■ Task objective
Locate the line that contains "represents the document" in the entries below, then repeat it and every following line through the line that contains "is written in", exactly, and no others.

■ Record excerpts
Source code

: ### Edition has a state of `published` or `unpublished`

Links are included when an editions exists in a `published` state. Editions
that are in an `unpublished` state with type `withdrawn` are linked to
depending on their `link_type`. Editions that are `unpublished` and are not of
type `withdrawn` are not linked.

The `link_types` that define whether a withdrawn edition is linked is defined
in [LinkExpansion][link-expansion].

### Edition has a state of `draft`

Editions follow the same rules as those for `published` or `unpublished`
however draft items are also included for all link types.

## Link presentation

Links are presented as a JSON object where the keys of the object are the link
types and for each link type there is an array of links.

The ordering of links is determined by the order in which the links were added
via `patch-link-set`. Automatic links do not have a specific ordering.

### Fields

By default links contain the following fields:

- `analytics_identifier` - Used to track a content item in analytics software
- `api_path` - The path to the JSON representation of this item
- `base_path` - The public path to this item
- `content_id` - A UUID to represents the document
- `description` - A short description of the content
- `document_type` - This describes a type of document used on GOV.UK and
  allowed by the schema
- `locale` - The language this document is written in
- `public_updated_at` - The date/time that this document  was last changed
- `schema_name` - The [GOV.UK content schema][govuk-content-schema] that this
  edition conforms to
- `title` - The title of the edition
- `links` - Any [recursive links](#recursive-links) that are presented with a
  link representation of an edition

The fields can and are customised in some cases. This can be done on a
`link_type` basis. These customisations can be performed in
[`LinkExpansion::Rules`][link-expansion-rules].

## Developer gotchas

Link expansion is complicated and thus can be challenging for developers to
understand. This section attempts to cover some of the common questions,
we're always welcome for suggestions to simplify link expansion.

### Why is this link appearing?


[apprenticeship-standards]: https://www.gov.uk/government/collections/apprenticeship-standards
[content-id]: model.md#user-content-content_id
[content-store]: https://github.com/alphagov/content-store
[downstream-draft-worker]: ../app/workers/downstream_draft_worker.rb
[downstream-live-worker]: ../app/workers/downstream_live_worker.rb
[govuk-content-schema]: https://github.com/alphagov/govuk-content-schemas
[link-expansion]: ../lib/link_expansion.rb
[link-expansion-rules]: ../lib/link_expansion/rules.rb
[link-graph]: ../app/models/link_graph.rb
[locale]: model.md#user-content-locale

■ Task solution
- `content_id` - A UUID to represents the document
- `description` - A short description of the content
- `document_type` - This describes a type of document used on GOV.UK and
  allowed by the schema
- `locale` - The language this document is written in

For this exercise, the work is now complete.